→ Text segment:
· · · · · · ·

Wednesday, January 6, 2010

IN DEFENCE OF THE TALIBAN, AGAINST NATO IMPERIALISM BY HARRY POWELL


In Afghanistan the war of national resistance to imperialist invasion and occupation, led by the Taliban, is intensifying. The NATO led forces are having to send in around 40,000 extra troops to try to beat back the popular insurgency led by the Taliban. Yet despite widespread opposition among progressive people in the imperialist countries to the imperialist assault upon Afghanistan there is a definite coolness, if not hostility, to the Taliban who are leading the armed struggle against the imperialist forces.



It is, of course, the reactionary ideological outlook and practice of this fundamentalist Islamic movement that is the reason for the lack of enthusiasm for the anti-imperialist struggle being waged by the Taliban. In particular it is their view as to the position of women in society, a very subordinate one to men, which outrages progressive people in the “advanced” capitalist countries. On all major social issues – civil and women’s rights, education, culture, etc. - the Taliban are far more reactionary in theory than their imperialist opponents. For this reason some “leftists” actually hope – more or less covertly - that the imperialists will triumph in Afghanistan on the grounds that this would help the people of Afghanistan to throw off some of the shackles of feudalism.

· · · · · · ·

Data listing
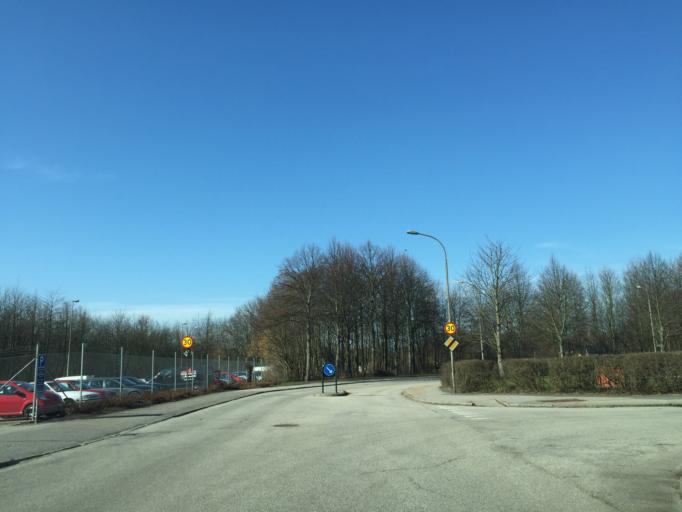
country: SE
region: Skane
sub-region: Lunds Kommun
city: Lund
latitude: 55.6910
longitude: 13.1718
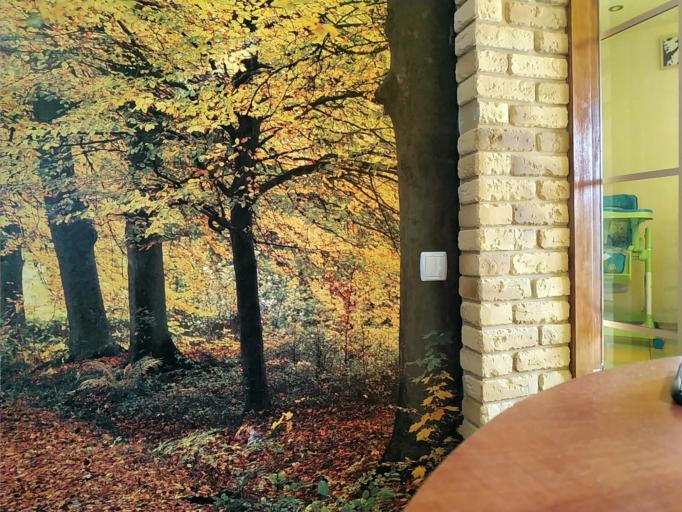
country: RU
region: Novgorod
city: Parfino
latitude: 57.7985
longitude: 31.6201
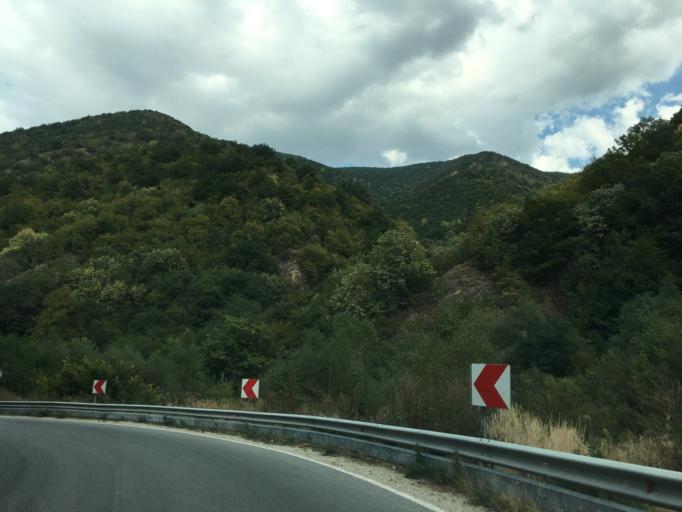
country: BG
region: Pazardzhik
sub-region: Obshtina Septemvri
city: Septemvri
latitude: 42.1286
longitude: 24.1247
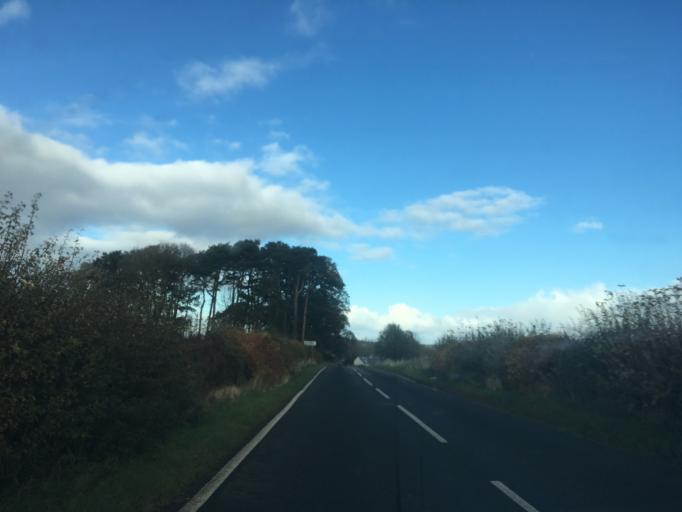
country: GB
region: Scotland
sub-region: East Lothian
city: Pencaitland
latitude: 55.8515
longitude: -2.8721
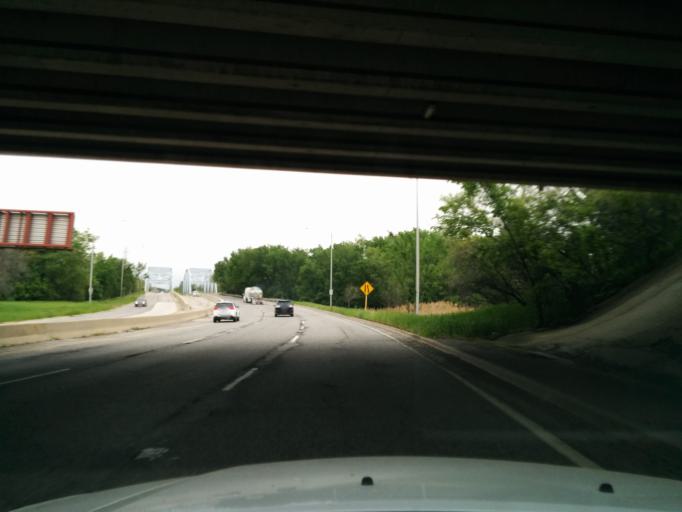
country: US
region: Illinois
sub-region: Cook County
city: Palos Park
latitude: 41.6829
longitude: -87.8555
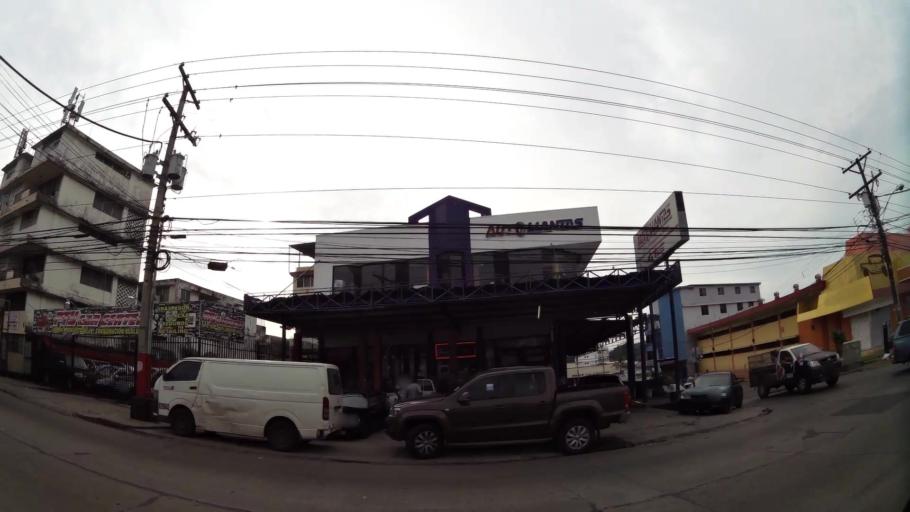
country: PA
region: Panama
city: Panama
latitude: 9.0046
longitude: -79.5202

· · · · · · ·

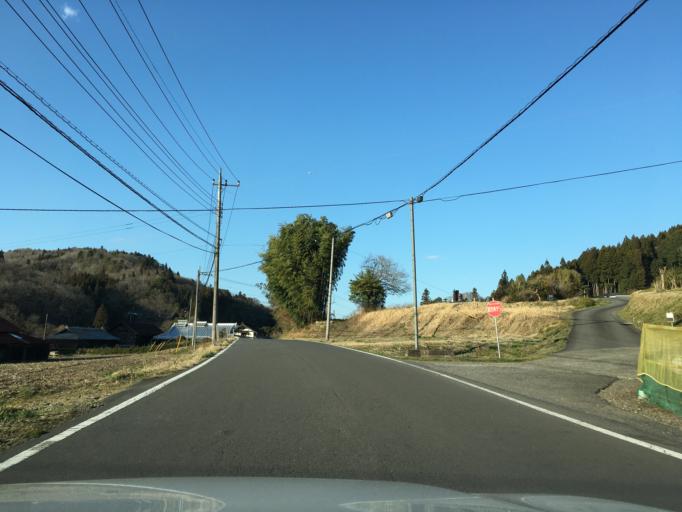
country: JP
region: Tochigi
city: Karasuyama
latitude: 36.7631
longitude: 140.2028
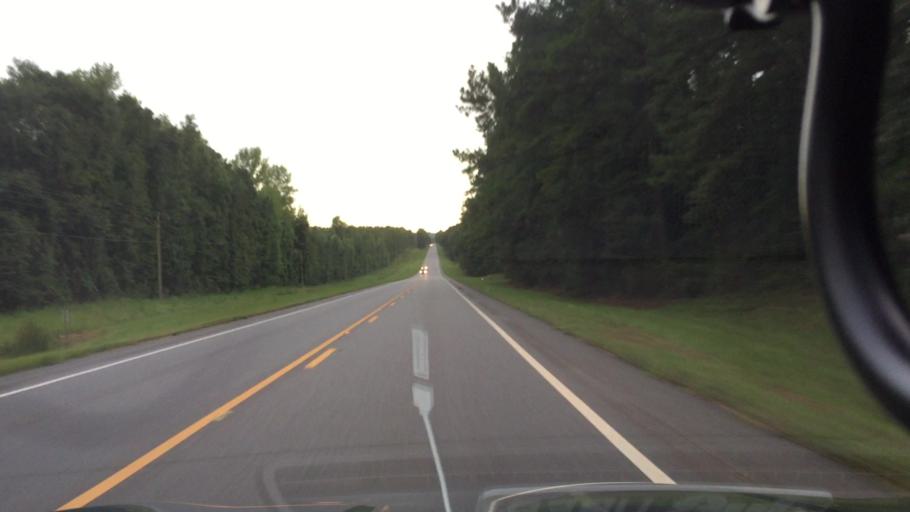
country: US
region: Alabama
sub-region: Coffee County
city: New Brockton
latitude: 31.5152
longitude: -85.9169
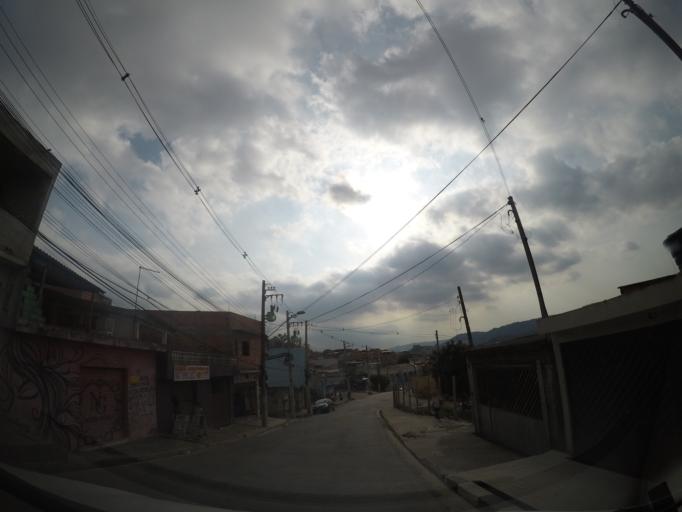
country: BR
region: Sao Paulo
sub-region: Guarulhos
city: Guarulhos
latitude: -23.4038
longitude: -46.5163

· · · · · · ·

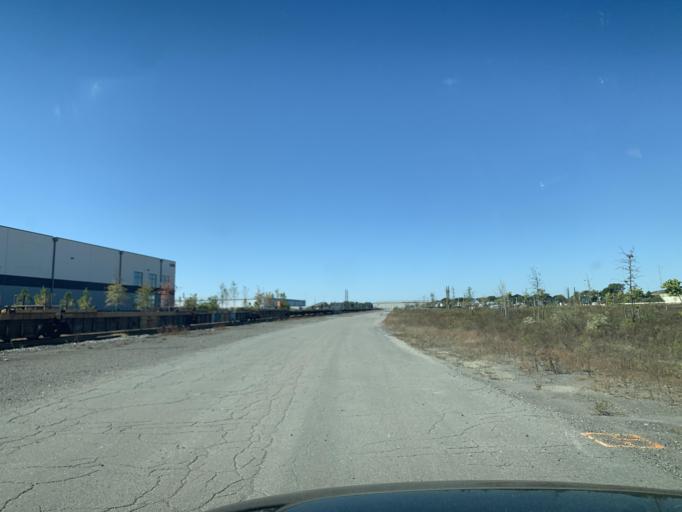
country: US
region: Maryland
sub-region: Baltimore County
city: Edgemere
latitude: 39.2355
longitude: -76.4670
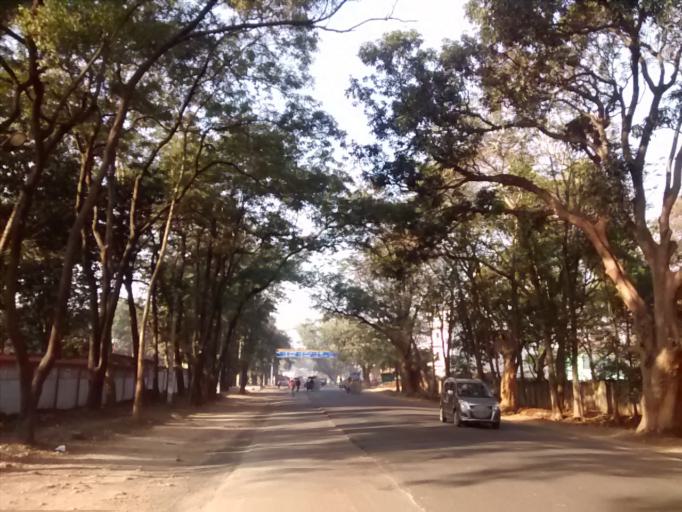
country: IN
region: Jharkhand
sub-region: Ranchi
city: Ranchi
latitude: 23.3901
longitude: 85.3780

· · · · · · ·

→ Required actions:
- A) Answer the following questions using the article on the war in Afghanistan:
(i) Around how many extra troops are the NATO-led forces sending in?
(ii) Which Taliban view does the article say particularly outrages progressive people in the "advanced" capitalist countries?
(iii) What do some "leftists" hope will happen in Afghanistan?
- B) From the article on the war in Afghanistan, reproduce word for word the passage that begins with "IN DEFENCE OF" and ends with "the imperialist forces.".

→ Results for the exercise:
- A)
(i) Around 40,000.
(ii) Their view of the position of women in society, which is very subordinate to men.
(iii) That the imperialists will triumph there.

- B)
IN DEFENCE OF THE TALIBAN, AGAINST NATO IMPERIALISM BY HARRY POWELL


In Afghanistan the war of national resistance to imperialist invasion and occupation, led by the Taliban, is intensifying. The NATO led forces are having to send in around 40,000 extra troops to try to beat back the popular insurgency led by the Taliban. Yet despite widespread opposition among progressive people in the imperialist countries to the imperialist assault upon Afghanistan there is a definite coolness, if not hostility, to the Taliban who are leading the armed struggle against the imperialist forces.